Been having a pretty busy week. Did a bunch of work on AIX. Learned about some of the eccentricities of the IBM xlC compiler. It's been pretty productive though. Full steam ahead. Pedal to the metal.
Here's a rather entertaining email from Sequoia Systems (a company that make the electronic voting machines in many districts in New Jersey), and how they're threatening to sue Princeton Professor Ed Felton if he does an analysis of their voting machines:
In response to the threat, he felt it appropriate to publish one of the poll result tapes from the NJ primary, and how their machines apparently don't know that (1+13+40+3+4) doesn't add up to 60.

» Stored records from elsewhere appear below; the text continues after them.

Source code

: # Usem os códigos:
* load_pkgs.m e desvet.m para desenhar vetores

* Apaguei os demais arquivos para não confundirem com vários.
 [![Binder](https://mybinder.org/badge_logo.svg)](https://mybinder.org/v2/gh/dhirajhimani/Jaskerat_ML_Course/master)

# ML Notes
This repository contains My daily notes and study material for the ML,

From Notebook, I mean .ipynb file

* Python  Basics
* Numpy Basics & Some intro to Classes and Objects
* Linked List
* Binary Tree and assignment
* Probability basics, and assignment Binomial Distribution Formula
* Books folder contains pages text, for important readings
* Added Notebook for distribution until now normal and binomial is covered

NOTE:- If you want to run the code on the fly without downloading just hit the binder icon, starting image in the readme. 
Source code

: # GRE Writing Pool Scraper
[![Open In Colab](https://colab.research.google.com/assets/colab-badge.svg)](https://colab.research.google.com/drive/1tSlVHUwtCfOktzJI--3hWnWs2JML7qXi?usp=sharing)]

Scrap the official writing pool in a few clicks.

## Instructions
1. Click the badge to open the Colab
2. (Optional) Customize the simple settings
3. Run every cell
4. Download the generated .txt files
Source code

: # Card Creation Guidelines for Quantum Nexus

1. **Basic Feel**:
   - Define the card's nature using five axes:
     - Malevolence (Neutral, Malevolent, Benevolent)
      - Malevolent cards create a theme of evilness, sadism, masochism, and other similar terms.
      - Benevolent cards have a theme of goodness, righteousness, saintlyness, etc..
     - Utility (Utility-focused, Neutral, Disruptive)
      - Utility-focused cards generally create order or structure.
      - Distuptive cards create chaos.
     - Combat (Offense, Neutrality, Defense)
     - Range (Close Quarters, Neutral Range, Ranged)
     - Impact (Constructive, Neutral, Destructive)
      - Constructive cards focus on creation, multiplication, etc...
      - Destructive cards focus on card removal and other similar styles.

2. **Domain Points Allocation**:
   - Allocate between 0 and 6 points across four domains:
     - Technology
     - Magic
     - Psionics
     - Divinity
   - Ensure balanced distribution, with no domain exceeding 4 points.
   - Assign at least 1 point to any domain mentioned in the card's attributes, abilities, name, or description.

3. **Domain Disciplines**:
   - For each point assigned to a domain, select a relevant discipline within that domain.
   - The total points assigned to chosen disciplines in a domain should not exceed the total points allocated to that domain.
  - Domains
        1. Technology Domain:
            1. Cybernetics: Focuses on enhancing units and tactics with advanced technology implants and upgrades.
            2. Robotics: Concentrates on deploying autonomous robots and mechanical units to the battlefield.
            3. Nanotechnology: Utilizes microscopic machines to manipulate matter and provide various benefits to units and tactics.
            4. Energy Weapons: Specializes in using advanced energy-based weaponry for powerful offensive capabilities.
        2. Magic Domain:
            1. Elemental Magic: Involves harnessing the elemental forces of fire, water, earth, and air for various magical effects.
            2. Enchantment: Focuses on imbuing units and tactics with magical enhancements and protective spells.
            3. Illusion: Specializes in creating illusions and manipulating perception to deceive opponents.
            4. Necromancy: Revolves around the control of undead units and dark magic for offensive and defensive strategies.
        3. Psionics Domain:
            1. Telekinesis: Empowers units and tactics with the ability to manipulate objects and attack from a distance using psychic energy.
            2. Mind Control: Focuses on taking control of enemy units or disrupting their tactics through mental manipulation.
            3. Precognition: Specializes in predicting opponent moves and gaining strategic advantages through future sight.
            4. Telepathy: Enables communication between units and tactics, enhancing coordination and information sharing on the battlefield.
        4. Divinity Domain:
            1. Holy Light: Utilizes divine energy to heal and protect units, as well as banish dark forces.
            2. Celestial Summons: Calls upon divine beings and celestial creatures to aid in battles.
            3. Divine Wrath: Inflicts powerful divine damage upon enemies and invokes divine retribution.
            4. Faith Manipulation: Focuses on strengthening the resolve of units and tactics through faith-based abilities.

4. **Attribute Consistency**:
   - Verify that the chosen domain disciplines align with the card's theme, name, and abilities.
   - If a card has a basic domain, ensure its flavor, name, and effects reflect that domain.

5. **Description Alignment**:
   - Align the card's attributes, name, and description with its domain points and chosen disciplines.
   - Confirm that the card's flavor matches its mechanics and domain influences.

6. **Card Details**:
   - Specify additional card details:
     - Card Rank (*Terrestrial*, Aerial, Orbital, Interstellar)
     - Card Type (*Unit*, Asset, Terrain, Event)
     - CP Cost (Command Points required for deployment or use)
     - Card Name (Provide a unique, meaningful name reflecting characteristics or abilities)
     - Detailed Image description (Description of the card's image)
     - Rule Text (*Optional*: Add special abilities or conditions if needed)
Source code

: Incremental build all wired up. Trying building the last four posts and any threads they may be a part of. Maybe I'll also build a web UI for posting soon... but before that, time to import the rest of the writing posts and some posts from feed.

Ed Felton is very well respected in the community. He's written various papers on electronic voting problems, and was the guy a few years ago whose team beat the SDMI challenge (Secure Digital Watermarking Initiative). Rather than signing an NDA and taking the cash prize, he decided rather to publish a paper on his results, drawing threats of lawsuits from the music industry (rather ironic since it was their own contest to see if someone could break their watermarks).
I finally finished the Ender quartet last week, and moved on to reading Microserfs, which is a pretty quick read. It's funny because I was thinking about picking it up the last time I was at the Strand, and Victoria's psychic powers prompted her to get it for me.